[Dataset entries]
<<<<

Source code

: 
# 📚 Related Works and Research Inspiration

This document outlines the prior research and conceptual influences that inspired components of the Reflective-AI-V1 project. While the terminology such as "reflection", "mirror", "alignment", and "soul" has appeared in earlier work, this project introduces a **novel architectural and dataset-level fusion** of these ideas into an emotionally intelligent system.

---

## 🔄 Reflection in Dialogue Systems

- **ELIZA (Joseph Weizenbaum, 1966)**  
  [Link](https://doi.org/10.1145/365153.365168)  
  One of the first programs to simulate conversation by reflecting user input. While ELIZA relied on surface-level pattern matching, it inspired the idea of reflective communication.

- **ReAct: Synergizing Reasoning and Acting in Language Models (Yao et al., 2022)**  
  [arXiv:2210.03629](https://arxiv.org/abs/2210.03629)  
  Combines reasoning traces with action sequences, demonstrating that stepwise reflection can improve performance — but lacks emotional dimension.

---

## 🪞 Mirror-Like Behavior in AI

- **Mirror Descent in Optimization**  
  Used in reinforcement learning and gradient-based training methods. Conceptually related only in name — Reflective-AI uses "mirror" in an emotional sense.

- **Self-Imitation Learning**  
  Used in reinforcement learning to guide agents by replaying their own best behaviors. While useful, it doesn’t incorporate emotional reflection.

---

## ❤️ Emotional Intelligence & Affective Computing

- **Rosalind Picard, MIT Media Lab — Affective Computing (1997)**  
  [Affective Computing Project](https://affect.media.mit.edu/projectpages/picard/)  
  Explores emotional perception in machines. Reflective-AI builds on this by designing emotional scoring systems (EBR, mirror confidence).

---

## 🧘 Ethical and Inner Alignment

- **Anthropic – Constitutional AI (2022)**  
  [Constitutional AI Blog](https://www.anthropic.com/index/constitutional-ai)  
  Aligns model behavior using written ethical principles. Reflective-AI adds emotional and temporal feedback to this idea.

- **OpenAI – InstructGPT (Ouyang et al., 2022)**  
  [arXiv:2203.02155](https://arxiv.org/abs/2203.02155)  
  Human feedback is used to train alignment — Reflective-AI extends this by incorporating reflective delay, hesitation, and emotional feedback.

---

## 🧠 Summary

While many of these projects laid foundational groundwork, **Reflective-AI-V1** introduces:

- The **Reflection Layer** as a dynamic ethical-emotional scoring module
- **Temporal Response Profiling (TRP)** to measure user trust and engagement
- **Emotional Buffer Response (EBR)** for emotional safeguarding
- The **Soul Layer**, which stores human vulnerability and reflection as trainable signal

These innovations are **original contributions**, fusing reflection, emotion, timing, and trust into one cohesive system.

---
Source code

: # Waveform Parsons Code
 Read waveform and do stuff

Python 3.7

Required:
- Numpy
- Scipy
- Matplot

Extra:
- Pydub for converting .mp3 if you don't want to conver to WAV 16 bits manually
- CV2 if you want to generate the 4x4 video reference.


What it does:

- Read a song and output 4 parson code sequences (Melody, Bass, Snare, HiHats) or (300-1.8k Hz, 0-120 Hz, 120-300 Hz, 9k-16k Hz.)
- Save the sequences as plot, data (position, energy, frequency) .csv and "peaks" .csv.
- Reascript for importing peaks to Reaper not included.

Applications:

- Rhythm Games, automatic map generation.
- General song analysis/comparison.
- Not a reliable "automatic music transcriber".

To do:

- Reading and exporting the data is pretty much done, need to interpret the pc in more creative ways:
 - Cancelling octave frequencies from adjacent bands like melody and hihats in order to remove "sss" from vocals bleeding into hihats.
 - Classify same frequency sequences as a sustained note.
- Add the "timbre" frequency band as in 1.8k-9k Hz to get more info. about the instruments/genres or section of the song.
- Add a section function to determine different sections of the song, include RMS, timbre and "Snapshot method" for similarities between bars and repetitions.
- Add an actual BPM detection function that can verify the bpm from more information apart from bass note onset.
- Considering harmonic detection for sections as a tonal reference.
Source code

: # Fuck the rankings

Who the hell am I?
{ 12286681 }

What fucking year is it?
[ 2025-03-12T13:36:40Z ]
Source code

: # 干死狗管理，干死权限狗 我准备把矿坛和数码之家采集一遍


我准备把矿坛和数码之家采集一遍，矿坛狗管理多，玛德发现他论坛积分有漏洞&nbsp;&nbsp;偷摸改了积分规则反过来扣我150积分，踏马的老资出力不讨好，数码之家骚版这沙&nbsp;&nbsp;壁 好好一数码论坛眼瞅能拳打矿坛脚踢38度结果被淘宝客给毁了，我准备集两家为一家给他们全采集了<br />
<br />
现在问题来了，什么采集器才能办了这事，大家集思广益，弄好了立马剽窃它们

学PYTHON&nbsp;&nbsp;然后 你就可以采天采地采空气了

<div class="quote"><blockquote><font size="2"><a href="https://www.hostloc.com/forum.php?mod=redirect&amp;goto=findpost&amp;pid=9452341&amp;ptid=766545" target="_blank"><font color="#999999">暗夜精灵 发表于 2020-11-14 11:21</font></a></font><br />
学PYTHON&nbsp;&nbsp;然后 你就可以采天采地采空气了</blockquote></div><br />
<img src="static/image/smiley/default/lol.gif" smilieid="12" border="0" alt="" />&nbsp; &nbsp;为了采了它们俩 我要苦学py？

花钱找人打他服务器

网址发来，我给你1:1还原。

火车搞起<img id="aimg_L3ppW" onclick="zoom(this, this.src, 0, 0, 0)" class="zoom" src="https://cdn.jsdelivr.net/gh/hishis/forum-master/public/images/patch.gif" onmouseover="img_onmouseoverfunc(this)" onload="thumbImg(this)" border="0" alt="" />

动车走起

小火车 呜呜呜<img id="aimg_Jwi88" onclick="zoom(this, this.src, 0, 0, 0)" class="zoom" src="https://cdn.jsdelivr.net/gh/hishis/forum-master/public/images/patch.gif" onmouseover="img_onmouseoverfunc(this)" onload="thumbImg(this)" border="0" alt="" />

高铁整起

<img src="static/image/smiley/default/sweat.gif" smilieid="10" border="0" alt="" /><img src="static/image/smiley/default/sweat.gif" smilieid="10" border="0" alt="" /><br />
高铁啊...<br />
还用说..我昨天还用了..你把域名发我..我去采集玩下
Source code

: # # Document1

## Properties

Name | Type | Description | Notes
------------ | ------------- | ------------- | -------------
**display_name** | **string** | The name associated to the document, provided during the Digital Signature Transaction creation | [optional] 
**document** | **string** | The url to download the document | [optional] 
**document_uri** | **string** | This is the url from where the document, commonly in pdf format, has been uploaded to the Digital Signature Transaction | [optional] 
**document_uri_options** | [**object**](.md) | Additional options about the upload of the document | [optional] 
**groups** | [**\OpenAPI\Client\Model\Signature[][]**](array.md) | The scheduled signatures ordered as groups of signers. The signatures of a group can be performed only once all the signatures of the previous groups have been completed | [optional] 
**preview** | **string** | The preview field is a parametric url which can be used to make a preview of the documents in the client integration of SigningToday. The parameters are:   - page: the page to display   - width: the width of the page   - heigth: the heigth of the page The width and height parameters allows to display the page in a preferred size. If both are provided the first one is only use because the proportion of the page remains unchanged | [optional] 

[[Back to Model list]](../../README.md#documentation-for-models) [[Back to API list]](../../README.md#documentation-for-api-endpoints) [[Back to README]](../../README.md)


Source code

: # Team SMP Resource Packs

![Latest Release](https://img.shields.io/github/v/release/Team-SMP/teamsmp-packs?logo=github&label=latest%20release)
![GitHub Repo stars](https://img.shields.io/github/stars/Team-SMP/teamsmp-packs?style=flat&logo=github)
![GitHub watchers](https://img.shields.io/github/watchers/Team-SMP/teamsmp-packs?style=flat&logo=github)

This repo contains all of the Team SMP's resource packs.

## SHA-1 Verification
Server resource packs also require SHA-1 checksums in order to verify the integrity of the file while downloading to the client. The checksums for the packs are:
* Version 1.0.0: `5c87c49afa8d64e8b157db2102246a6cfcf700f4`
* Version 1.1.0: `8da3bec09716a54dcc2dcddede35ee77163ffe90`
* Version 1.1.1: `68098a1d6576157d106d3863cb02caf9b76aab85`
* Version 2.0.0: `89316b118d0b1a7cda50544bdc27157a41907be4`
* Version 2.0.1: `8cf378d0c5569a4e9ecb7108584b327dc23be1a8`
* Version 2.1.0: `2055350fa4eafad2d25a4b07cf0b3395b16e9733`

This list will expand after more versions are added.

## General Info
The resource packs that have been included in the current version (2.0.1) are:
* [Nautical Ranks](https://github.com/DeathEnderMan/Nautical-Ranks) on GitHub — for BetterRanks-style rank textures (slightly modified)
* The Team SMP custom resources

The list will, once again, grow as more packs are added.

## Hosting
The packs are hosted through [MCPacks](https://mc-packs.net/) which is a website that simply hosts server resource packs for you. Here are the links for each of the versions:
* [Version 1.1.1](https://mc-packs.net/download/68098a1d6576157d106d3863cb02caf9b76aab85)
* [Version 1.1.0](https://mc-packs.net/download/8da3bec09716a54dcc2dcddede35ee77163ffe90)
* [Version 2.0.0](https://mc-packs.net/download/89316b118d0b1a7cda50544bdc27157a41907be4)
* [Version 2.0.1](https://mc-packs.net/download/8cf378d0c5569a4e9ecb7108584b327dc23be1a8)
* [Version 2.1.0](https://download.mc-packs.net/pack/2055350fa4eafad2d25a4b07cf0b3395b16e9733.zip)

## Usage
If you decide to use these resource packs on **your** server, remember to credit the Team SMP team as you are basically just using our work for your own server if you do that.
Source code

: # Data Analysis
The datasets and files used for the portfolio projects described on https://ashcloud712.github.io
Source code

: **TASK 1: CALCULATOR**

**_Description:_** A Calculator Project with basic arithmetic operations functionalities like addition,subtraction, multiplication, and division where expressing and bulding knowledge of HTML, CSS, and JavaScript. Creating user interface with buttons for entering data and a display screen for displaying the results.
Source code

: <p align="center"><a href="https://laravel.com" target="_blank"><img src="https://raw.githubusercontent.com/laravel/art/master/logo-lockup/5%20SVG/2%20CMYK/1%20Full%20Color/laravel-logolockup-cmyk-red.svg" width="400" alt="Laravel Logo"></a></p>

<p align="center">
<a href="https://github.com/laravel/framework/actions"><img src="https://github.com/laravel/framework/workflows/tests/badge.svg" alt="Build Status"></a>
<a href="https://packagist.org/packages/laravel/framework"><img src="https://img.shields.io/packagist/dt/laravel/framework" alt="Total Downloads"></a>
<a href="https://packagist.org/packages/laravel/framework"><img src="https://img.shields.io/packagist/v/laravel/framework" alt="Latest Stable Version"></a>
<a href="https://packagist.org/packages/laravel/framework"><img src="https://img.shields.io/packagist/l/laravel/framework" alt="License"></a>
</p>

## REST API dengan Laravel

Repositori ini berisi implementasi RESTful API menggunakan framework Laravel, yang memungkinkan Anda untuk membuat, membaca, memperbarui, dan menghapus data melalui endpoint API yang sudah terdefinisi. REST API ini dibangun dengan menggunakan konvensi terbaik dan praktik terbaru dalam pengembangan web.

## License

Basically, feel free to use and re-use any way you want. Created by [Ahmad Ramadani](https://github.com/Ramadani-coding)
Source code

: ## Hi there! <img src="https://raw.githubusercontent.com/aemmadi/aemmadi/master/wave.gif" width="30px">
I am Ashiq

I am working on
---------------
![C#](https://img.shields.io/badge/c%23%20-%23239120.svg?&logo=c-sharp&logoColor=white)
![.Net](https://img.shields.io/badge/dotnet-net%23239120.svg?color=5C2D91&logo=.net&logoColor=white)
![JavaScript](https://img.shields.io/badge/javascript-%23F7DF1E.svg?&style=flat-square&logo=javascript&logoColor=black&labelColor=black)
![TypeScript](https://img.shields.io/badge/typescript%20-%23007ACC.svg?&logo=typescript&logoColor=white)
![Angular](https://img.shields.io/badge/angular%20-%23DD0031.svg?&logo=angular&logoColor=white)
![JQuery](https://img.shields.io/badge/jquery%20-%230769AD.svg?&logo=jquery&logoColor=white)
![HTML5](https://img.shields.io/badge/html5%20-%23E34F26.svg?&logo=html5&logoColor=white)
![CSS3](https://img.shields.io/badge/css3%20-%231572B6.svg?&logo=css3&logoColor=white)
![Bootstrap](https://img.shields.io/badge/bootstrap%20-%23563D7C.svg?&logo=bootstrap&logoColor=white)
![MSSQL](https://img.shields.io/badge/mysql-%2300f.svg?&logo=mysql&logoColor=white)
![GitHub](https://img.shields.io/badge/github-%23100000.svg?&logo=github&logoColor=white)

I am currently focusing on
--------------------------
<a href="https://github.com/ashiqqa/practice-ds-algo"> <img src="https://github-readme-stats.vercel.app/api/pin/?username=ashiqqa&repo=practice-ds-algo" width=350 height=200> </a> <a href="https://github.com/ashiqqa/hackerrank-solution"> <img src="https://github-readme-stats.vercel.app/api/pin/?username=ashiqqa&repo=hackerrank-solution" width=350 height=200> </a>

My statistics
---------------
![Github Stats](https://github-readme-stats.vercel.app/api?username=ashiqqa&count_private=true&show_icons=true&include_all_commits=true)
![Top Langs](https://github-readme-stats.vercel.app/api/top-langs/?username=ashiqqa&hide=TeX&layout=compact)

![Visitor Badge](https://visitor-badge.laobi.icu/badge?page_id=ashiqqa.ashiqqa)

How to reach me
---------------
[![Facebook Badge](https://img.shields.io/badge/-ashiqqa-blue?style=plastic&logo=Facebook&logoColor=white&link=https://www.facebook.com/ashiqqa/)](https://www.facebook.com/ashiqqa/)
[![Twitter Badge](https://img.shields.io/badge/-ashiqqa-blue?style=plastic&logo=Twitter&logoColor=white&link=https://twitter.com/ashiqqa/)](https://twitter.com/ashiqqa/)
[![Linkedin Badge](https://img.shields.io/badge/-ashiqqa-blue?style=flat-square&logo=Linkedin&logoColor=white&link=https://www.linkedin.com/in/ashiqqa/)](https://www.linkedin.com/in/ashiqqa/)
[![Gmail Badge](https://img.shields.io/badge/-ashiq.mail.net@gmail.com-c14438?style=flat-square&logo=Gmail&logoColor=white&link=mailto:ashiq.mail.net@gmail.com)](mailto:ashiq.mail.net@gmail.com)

>>>>

=== EXERCISE AIM ===
Reproduce the listing from its first line through the line holding "# 📚 Related Works and Research Inspiration", inclusive, keeping every character unchanged.

=== RESULT OF THIS TASK ===
Source code

: 
# 📚 Related Works and Research Inspiration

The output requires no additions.